Mercury can easily enter the human body if its vapour is breathed in or if it is eaten
in organic forms in contaminated fish or other foods. Mercury can also enter the body
when food or water contaminated with inorganic mercury is eaten or drunk. Mercury in
all forms may also enter the body directly through the skin. Once mercury has entered the
body, it may be months before all of it leaves. Long-term exposure to organic or inorganic
mercury can permanently damage the brain, kidneys, and developing foetuses (ATSDR,
2013). The form of mercury and the way humans are exposed to it determine which of these
health effects will be more severe. For example, organic methyl mercury is a neurotoxin and
may cause greater harm to the brain and developing foetuses than to the kidney, whereas
inorganic mercury ingested with contaminated food or water may cause greater harm to the
kidneys. Metallic mercury vapour that enters the body via the lungs may cause greater harm
to the brain (ATSDR, 2013).
In the mid 1950s, severe neurological disorders were diagnosed in the fishing population
living around the Minamata Bay in Japan. Mercury containing liquid wastes were discharged
into this bay, and the inorganic mercury was transformed into methyl mercury through the
action of bacteria in the bay sediments. The methyl mercury accumulated in the food chain
of fish in the bay, which resulted in fish catches containing high mercury concentrations.
The large daily fish consumption of the local population resulted in a daily intake of
approximately 2 mg mercury per day.

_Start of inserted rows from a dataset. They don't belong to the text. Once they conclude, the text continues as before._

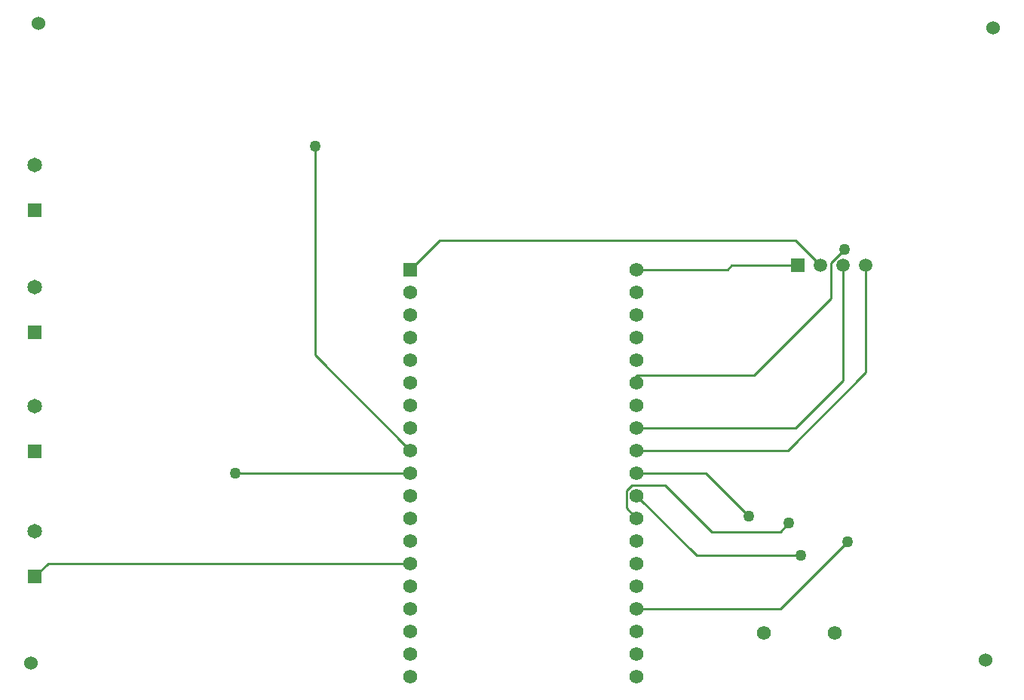
<source format=gbl>
G04*
G04 #@! TF.GenerationSoftware,Altium Limited,CircuitStudio,1.5.2 (30)*
G04*
G04 Layer_Physical_Order=2*
G04 Layer_Color=12500520*
%FSLAX25Y25*%
%MOIN*%
G70*
G01*
G75*
%ADD21C,0.01000*%
%ADD22C,0.06201*%
%ADD23C,0.06000*%
%ADD24C,0.06496*%
%ADD25R,0.06496X0.06496*%
%ADD26R,0.06142X0.06142*%
%ADD27C,0.06142*%
%ADD28R,0.05906X0.05906*%
%ADD29C,0.05906*%
%ADD30C,0.05000*%
D21*
X392126Y306200D02*
X443900D01*
X422708Y262992D02*
X441700Y244000D01*
X392126Y262992D02*
X422708D01*
X455492Y202992D02*
X485200Y232700D01*
X392126Y202992D02*
X455492D01*
X392126Y302992D02*
Y306200D01*
X443900D02*
X477900Y340200D01*
Y356000D01*
X483900Y362000D01*
X214508Y262992D02*
X292126D01*
X214500Y263000D02*
X214508Y262992D01*
X250008Y315110D02*
Y407661D01*
Y315110D02*
X292126Y272992D01*
X483386Y304000D02*
Y354724D01*
X462378Y282992D02*
X483386Y304000D01*
X392126Y282992D02*
X462378D01*
X493386Y307486D02*
Y354724D01*
X458892Y272992D02*
X493386Y307486D01*
X392126Y272992D02*
X458892D01*
X131913Y222992D02*
X292126D01*
X126106Y217185D02*
X131913Y222992D01*
X418518Y226600D02*
X464500D01*
X392126Y252992D02*
X418518Y226600D01*
X455600Y237000D02*
X459400Y240800D01*
X425200Y237000D02*
X455600D01*
X404600Y257600D02*
X425200Y237000D01*
X390000Y257600D02*
X404600D01*
X387500Y255100D02*
X390000Y257600D01*
X387500Y247618D02*
Y255100D01*
Y247618D02*
X392126Y242992D01*
X434073Y354724D02*
X463386D01*
X432341Y352992D02*
X434073Y354724D01*
X392126Y352992D02*
X432341D01*
X462210Y365900D02*
X473386Y354724D01*
X305034Y365900D02*
X462210D01*
X292126Y352992D02*
X305034Y365900D01*
D22*
X479724Y192126D02*
D03*
X448228D02*
D03*
D23*
X124409Y178740D02*
D03*
X127500Y462000D02*
D03*
X549500Y460000D02*
D03*
X546457Y180315D02*
D03*
D24*
X126106Y292685D02*
D03*
Y237185D02*
D03*
Y345185D02*
D03*
Y399185D02*
D03*
D25*
Y272685D02*
D03*
Y217185D02*
D03*
Y325185D02*
D03*
Y379185D02*
D03*
D26*
X292126Y352992D02*
D03*
D27*
Y342992D02*
D03*
Y172992D02*
D03*
Y332992D02*
D03*
Y322992D02*
D03*
Y312992D02*
D03*
Y302992D02*
D03*
Y292992D02*
D03*
Y282992D02*
D03*
Y272992D02*
D03*
Y262992D02*
D03*
Y252992D02*
D03*
Y242992D02*
D03*
Y232992D02*
D03*
Y222992D02*
D03*
Y212992D02*
D03*
Y202992D02*
D03*
Y192992D02*
D03*
Y182992D02*
D03*
X392126Y352992D02*
D03*
Y342992D02*
D03*
Y332992D02*
D03*
Y322992D02*
D03*
Y312992D02*
D03*
Y302992D02*
D03*
Y292992D02*
D03*
Y282992D02*
D03*
Y272992D02*
D03*
Y262992D02*
D03*
Y252992D02*
D03*
Y242992D02*
D03*
Y232992D02*
D03*
Y222992D02*
D03*
Y212992D02*
D03*
Y202992D02*
D03*
Y192992D02*
D03*
Y182992D02*
D03*
Y172992D02*
D03*
D28*
X463386Y354724D02*
D03*
D29*
X473386D02*
D03*
X483386D02*
D03*
X493386D02*
D03*
D30*
X441700Y244000D02*
D03*
X485200Y232700D02*
D03*
X483900Y362000D02*
D03*
X214500Y263000D02*
D03*
X250008Y407661D02*
D03*
X464500Y226600D02*
D03*
X459400Y240800D02*
D03*
M02*

</source>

This led to ataxia, limited range of vision, loss of
hearing, speaking disorders, trembling, stiffness, and psychological disorders in the affected
population (Copius Peereboom, 1976). According to the Japanese government, 2955 people
contracted this so-called Minamata disease, of whom 1784 died.

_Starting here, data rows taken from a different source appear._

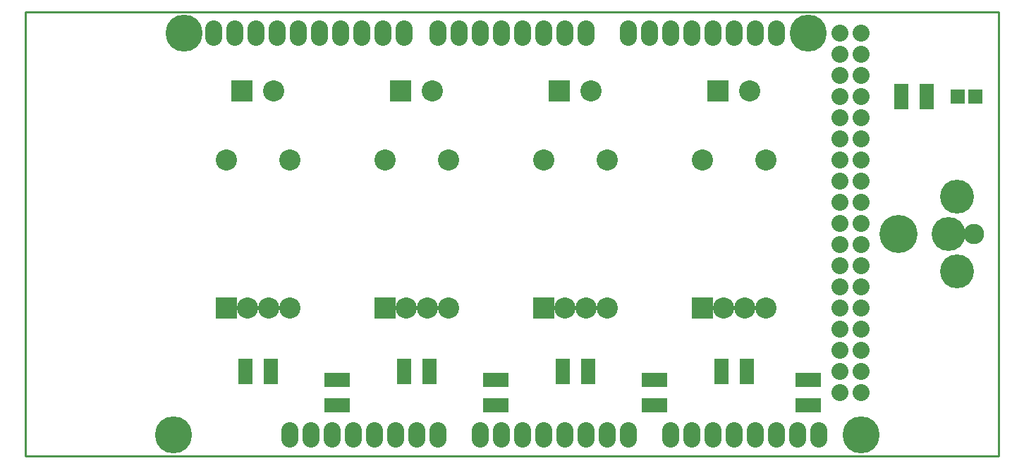
<source format=gts>
G04 (created by PCBNEW-RS274X (2011-05-25)-stable) date Tue 18 Mar 2014 04:02:36 PM EDT*
G01*
G70*
G90*
%MOIN*%
G04 Gerber Fmt 3.4, Leading zero omitted, Abs format*
%FSLAX34Y34*%
G04 APERTURE LIST*
%ADD10C,0.006000*%
%ADD11C,0.009000*%
%ADD12C,0.175000*%
%ADD13O,0.080000X0.120000*%
%ADD14C,0.080000*%
%ADD15R,0.070000X0.120000*%
%ADD16R,0.120000X0.070000*%
%ADD17R,0.067000X0.067000*%
%ADD18C,0.096000*%
%ADD19C,0.160000*%
%ADD20C,0.180000*%
%ADD21R,0.100000X0.100000*%
%ADD22C,0.100000*%
G04 APERTURE END LIST*
G54D10*
G54D11*
X89500Y-51500D02*
X43500Y-51500D01*
X43500Y-30500D02*
X89500Y-30500D01*
X43500Y-30500D02*
X43500Y-51500D01*
X89500Y-51500D02*
X89500Y-30500D01*
G54D12*
X50500Y-50500D03*
X51000Y-31500D03*
X83000Y-50500D03*
X80500Y-31500D03*
G54D13*
X56000Y-50500D03*
X57000Y-50500D03*
X58000Y-50500D03*
X59000Y-50500D03*
X60000Y-50500D03*
X61000Y-50500D03*
X62000Y-50500D03*
X63000Y-50500D03*
X65000Y-50500D03*
X66000Y-50500D03*
X67000Y-50500D03*
X68000Y-50500D03*
X69000Y-50500D03*
X70000Y-50500D03*
X71000Y-50500D03*
X72000Y-50500D03*
X74000Y-50500D03*
X75000Y-50500D03*
X76000Y-50500D03*
X77000Y-50500D03*
X78000Y-50500D03*
X79000Y-50500D03*
X80000Y-50500D03*
X81000Y-50500D03*
X52400Y-31500D03*
X53400Y-31500D03*
X54400Y-31500D03*
X55400Y-31500D03*
X56400Y-31500D03*
X57400Y-31500D03*
X58400Y-31500D03*
X59400Y-31500D03*
X60400Y-31500D03*
X61400Y-31500D03*
X63000Y-31500D03*
X70000Y-31500D03*
X69000Y-31500D03*
X68000Y-31500D03*
X67000Y-31500D03*
X66000Y-31500D03*
X65000Y-31500D03*
X64000Y-31500D03*
X72000Y-31500D03*
X73000Y-31500D03*
X74000Y-31500D03*
X75000Y-31500D03*
X76000Y-31500D03*
X77000Y-31500D03*
X78000Y-31500D03*
X79000Y-31500D03*
G54D14*
X82000Y-31500D03*
X83000Y-31500D03*
X82000Y-32500D03*
X83000Y-32500D03*
X82000Y-33500D03*
X83000Y-33500D03*
X82000Y-34500D03*
X83000Y-34500D03*
X82000Y-35500D03*
X83000Y-35500D03*
X82000Y-36500D03*
X83000Y-36500D03*
X82000Y-37500D03*
X83000Y-37500D03*
X82000Y-38500D03*
X83000Y-38500D03*
X82000Y-39500D03*
X83000Y-39500D03*
X82000Y-40500D03*
X83000Y-40500D03*
X82000Y-41500D03*
X83000Y-41500D03*
X82000Y-42500D03*
X83000Y-42500D03*
X82000Y-43500D03*
X83000Y-43500D03*
X82000Y-44500D03*
X83000Y-44500D03*
X82000Y-45500D03*
X83000Y-45500D03*
X82000Y-46500D03*
X83000Y-46500D03*
X82000Y-47500D03*
X83000Y-47500D03*
X82000Y-48500D03*
X83000Y-48500D03*
G54D15*
X55100Y-47500D03*
X53900Y-47500D03*
G54D16*
X58250Y-49100D03*
X58250Y-47900D03*
G54D15*
X77600Y-47500D03*
X76400Y-47500D03*
X62600Y-47500D03*
X61400Y-47500D03*
X70100Y-47500D03*
X68900Y-47500D03*
G54D17*
X87585Y-34500D03*
X88415Y-34500D03*
G54D16*
X65750Y-49100D03*
X65750Y-47900D03*
X73250Y-49100D03*
X73250Y-47900D03*
X80500Y-49100D03*
X80500Y-47900D03*
G54D15*
X84900Y-34500D03*
X86100Y-34500D03*
G54D18*
X88320Y-41000D03*
G54D19*
X87140Y-41000D03*
G54D20*
X84780Y-41000D03*
G54D19*
X87530Y-39230D03*
X87530Y-42770D03*
G54D21*
X53000Y-44500D03*
G54D22*
X54000Y-44500D03*
X55000Y-44500D03*
X56000Y-44500D03*
X56000Y-37500D03*
X53000Y-37500D03*
G54D21*
X60500Y-44500D03*
G54D22*
X61500Y-44500D03*
X62500Y-44500D03*
X63500Y-44500D03*
X63500Y-37500D03*
X60500Y-37500D03*
G54D21*
X68000Y-44500D03*
G54D22*
X69000Y-44500D03*
X70000Y-44500D03*
X71000Y-44500D03*
X71000Y-37500D03*
X68000Y-37500D03*
G54D21*
X75500Y-44500D03*
G54D22*
X76500Y-44500D03*
X77500Y-44500D03*
X78500Y-44500D03*
X78500Y-37500D03*
X75500Y-37500D03*
G54D21*
X76250Y-34250D03*
G54D22*
X77750Y-34250D03*
G54D21*
X68750Y-34250D03*
G54D22*
X70250Y-34250D03*
G54D21*
X61250Y-34250D03*
G54D22*
X62750Y-34250D03*
G54D21*
X53750Y-34250D03*
G54D22*
X55250Y-34250D03*
M02*

</source>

Mercury is introduced to the environment by natural and anthropogenic emissions. Natural
emissions of mercury form two-thirds of the input while man-made releases form about one-
third, although the amounts released from anthropogenic sources have fallen greatly since 1970.
Because mercury is rather volatile, it can be dispersed over great distances in the atmosphere.
The amounts escaping to the atmosphere in smelting and fossil fuel combustion have
probably enhanced the mercury levels in the environment above pre-industrial background
levels. In addition to the burning of fossil fuel, a major present-day source of mercury in
the western world is the production, consumption, and final waste disposal of materials
containing mercury. Metallic mercury is used in thermometers, barometers, cell batteries, and
other common consumer products. One of the most important sources of contamination in
agricultural soils used to be the use of organomercuric compounds as a seed coating to prevent
fungal diseases in germinating seeds. Together with several other agricultural applications of
mercury, this was banned in the 1960s. Important sources of water and sediment pollution by
mercury are its uses in electrolysis cells for the production of chlorine and sodium hydroxide
from sodium chloride brine, and as a catalyst in the production of some plastics. Another
source of mercury pollution of surface waters in its use in small-scale artisanal gold mining in
East Africa, the Philippines, and the Amazon region.